Most of the parents (78%) belonged to upper-middle-class or above. The median Out-of-pocket expense per day incurred to the parents was Rs 538.6 (range: Rs. 87.5 to Rs. 3,772.22). AIIMS gives a subsidy of 85% of direct medical costs. About 70% of parents reported an income loss during hospitalization of babies at NICU, which accounted for 13.6% of their total expenditure and this was most in the lower income group (34.3%). Two-thirds of parents managed finances on their own, while 16% had employers’ insurance scheme; another 16% had to take loan for meeting their expenses. Only 50% of parents were aware of existence of insurance policies for health. Of these, only 33% were actually using them.

Discussion

Almost 60% of India’s estimated 1.2 billion people pay for medical treatment out of their own pockets and these account for an average increase in poverty by as much as 3.6% and 2.9% for rural and urban India, respectively [8,11]. NICU care of neonates being expensive adds to the cost burden, especially because of paucity of insurance plans and lack of knowledge amongst the users [2]. Our costs per NICU bed seem lesser [1-4] since these have been arrived after appropriate segregation of resources.

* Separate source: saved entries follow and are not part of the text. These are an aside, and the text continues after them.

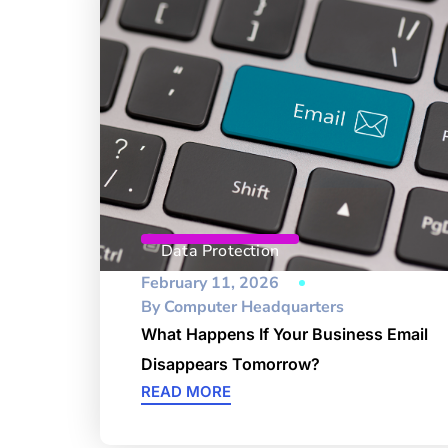
Data Protection
February 11, 2026
By
Computer Headquarters
What Happens If Your Business Email
Disappears Tomorrow?
READ MORE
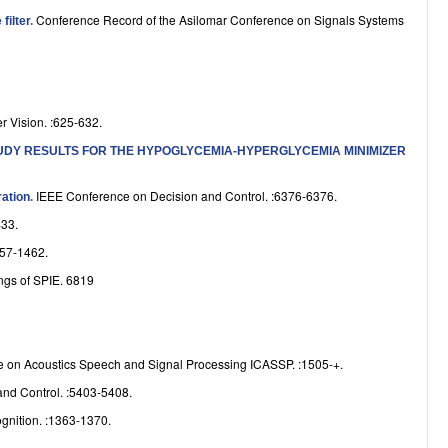
e
Conference Record of the Asilomar Conference on Signals Systems
filter
.
r Vision. :625-632.
TUDY RESULTS FOR THE HYPOGLYCEMIA-HYPERGLYCEMIA MINIMIZER
IEEE Conference on Decision and Control. :6376-6376.
ration
.
33.
57-1462.
ngs of SPIE. 6819
ce on Acoustics Speech and Signal Processing ICASSP. :1505-+.
nd Control. :5403-5408.
gnition. :1363-1370.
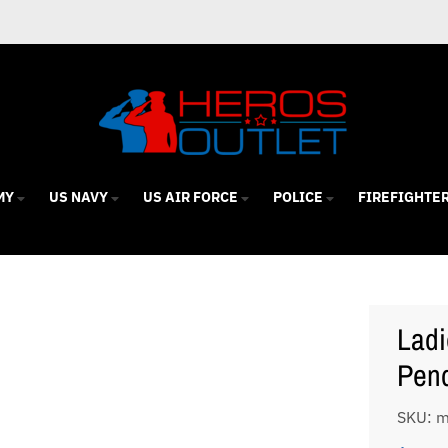
MY
US NAVY
US AIR FORCE
POLICE
FIREFIGHTE
Ladi
Pen
SKU: 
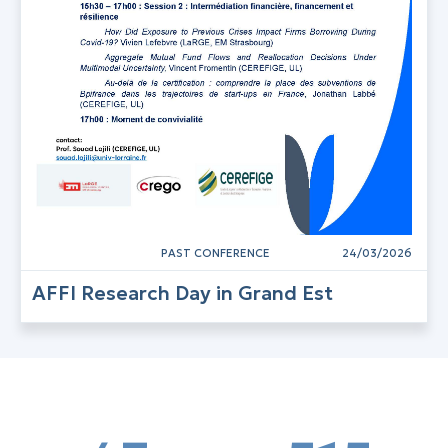
PAST CONFERENCE
24/03/2026
AFFI Research Day in Grand Est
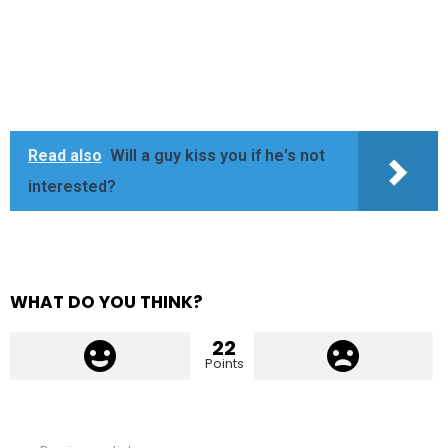
Read also
Will a guy kiss you if he's not
interested?
WHAT DO YOU THINK?
22
Points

Costs per DRG depends on multiple complex interactions of severity of illness, degrees of interventions performed, and the policies of units regarding transfer and care of sick neonates, in various sectors. With the twelth five-year plans promoting Universal Health Coverage (UHC) efforts by linking public-private facilities, development of DRGs for insurance model based on a homogenous costing methodology which is accurate and feasible is the need of the hour. Further studies with larger case-mix are required to arrive at plausible DRGs and their costs. Estimates based on micro-costing arrived in this study may be used as a starting point in developing assumptions for insurance models covering NICU care.

Acknowledgement: Dr Ramesh Agarwal, Associate Professor, Dept of Pediatrics, AIIMS, for critically reviewing the manuscript.

Contributors: VKP: conceived the study and revised the manuscript for important intellectual content; He will act as guarantor of the study; KV: designed the study, collected and analyzed the data, drafted the paper; MJS: assisted in data analysis and manuscript writing; AK: provided inputs into methodology and revised the final manuscript; AD: contributed in the initial design of study and edited the final manuscript.

Funding: None; Competing interests: None stated.